Los fantasmas que me habitan son de todas las épocas el resultado de todas las edades miles de voces que cantan. Los fantasmas que me habitan padecen de altos grados de locura y están entrenados para perversas tareas. Provienen de una tierra sin nombre y huyen sin descanso hacia un mundo que no existe. Los fantasmas que me habitan me obligan a levantar el teléfono por horas a caminar siglos en silencio a llorar encerrado entre las piedras. No me dejan hablar con las sombras me alejan de dios y del diablo me sientan en un peñasco a mirar el mar golpearse con las nubes. Los fantasmas que me habitan se resguardan como soldados por entre la sangre que me recorre ¡Cuánto miedo, cuánta tristeza es ser su isla, su patria, su búnker!

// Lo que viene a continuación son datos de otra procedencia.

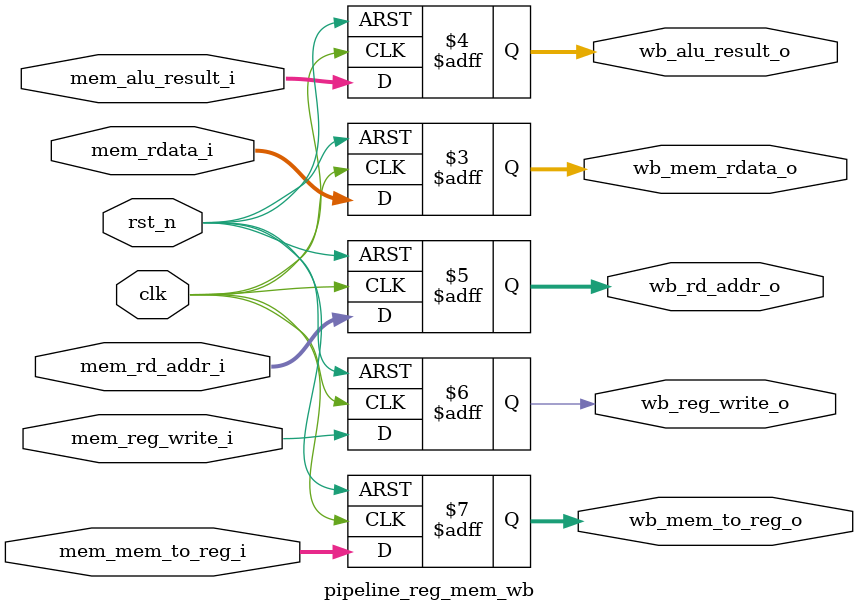
<source format=v>

`timescale 1ns / 1ps

module pipeline_reg_mem_wb (
    input  wire        clk,
    input  wire        rst_n,

    // Inputs from MEM Stage (Data Path)
    input  wire [31:0] mem_rdata_i,      // Data read from memory (for LW)
    // Inputs from EX/MEM Register (Data Path passed through MEM)
    input  wire [31:0] mem_alu_result_i, // ALU result
    input  wire [4:0]  mem_rd_addr_i,    // Destination register address

    // Inputs from EX/MEM Register (Control Signals passed through MEM)
    // WB controls
    input  wire        mem_reg_write_i,
    input  wire [1:0]  mem_mem_to_reg_i,

    // Outputs to WB Stage (conceptually, these feed back to ID's RegFile)
    // Data Path
    output reg [31:0] wb_mem_rdata_o,
    output reg [31:0] wb_alu_result_o,
    output reg [4:0]  wb_rd_addr_o,

    // Control Signals
    output reg        wb_reg_write_o,
    output reg [1:0]  wb_mem_to_reg_o
);

    // Default control signals for a bubble (NOP)
    localparam NOP_REG_WRITE  = 1'b0;
    localparam [1:0] NOP_MEM_TO_REG = 2'b00;

    always @(posedge clk or negedge rst_n) begin
        if (!rst_n) begin
            // Reset to NOP-like state
            wb_mem_rdata_o  <= 32'b0;
            wb_alu_result_o <= 32'b0;
            wb_rd_addr_o    <= 5'b0;

            wb_reg_write_o  <= NOP_REG_WRITE;
            wb_mem_to_reg_o <= NOP_MEM_TO_REG;
        end else begin
            // Normal operation: latch inputs
            wb_mem_rdata_o  <= mem_rdata_i;
            wb_alu_result_o <= mem_alu_result_i;
            wb_rd_addr_o    <= mem_rd_addr_i;

            wb_reg_write_o  <= mem_reg_write_i;
            wb_mem_to_reg_o <= mem_mem_to_reg_i;
        end
    end

endmodule

</source>
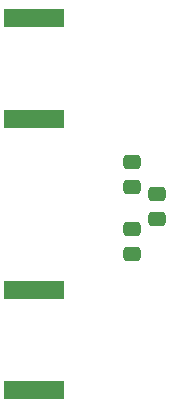
<source format=gbp>
%TF.GenerationSoftware,KiCad,Pcbnew,6.0.4-6f826c9f35~116~ubuntu20.04.1*%
%TF.CreationDate,2022-04-28T13:53:23-05:00*%
%TF.ProjectId,opamp_inverting_single,6f70616d-705f-4696-9e76-657274696e67,1.0*%
%TF.SameCoordinates,Original*%
%TF.FileFunction,Paste,Bot*%
%TF.FilePolarity,Positive*%
%FSLAX46Y46*%
G04 Gerber Fmt 4.6, Leading zero omitted, Abs format (unit mm)*
G04 Created by KiCad (PCBNEW 6.0.4-6f826c9f35~116~ubuntu20.04.1) date 2022-04-28 13:53:23*
%MOMM*%
%LPD*%
G01*
G04 APERTURE LIST*
G04 Aperture macros list*
%AMRoundRect*
0 Rectangle with rounded corners*
0 $1 Rounding radius*
0 $2 $3 $4 $5 $6 $7 $8 $9 X,Y pos of 4 corners*
0 Add a 4 corners polygon primitive as box body*
4,1,4,$2,$3,$4,$5,$6,$7,$8,$9,$2,$3,0*
0 Add four circle primitives for the rounded corners*
1,1,$1+$1,$2,$3*
1,1,$1+$1,$4,$5*
1,1,$1+$1,$6,$7*
1,1,$1+$1,$8,$9*
0 Add four rect primitives between the rounded corners*
20,1,$1+$1,$2,$3,$4,$5,0*
20,1,$1+$1,$4,$5,$6,$7,0*
20,1,$1+$1,$6,$7,$8,$9,0*
20,1,$1+$1,$8,$9,$2,$3,0*%
G04 Aperture macros list end*
%ADD10R,5.080000X1.500000*%
%ADD11RoundRect,0.250000X-0.475000X0.337500X-0.475000X-0.337500X0.475000X-0.337500X0.475000X0.337500X0*%
G04 APERTURE END LIST*
D10*
%TO.C,J2*%
X144824989Y-103049989D03*
X144824989Y-94549989D03*
%TD*%
%TO.C,J1*%
X144824989Y-80049989D03*
X144824989Y-71549989D03*
%TD*%
D11*
%TO.C,C8*%
X155199989Y-86462489D03*
X155199989Y-88537489D03*
%TD*%
%TO.C,C6*%
X153149989Y-85787489D03*
X153149989Y-83712489D03*
%TD*%
%TO.C,C4*%
X153099989Y-89424989D03*
X153099989Y-91499989D03*
%TD*%
M02*

</source>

Los fantasmas que me habitan no saben lo que la muerte le hace al cuerpo, ni lo que la luz del sol le hace a la sangre No han visto el amanecer aún ni han sentido el golpe de las piedras en la planta del pie.

(N/N)

A mamá la hubiera amado si me lo hubiera permitido el destino Fue culpa de dios que todo lo promete Fue culpa de mi padre y de su padre y del padre de su padre Fue culpa del café de los cigarrillos, del vino A mi mamá la hubiera amado si se hubiera perdido mi cometa enredada su piola en los crespos del sol la habría amado si no hubieran subido los impuestos Si no se hubiera puesto tan triste Si no hubiera sido tan niña La habría amado ignorando su soledad su intangibilidad y su muerte si sólo me hubiera abrazado sin temor y sin vergüenza La habría amado sin recordar sin faltas desde esta noche sin regreso A mamá la hubiera amado más como un niño, un cómplice o un amigo, pero no como un hijo: un amor ciego y doloroso frío, apesadumbrado como esta mesa en la que escribo A mamá la hubiera amado si hubiera escrito poemas en véz de soñar con escribirlos.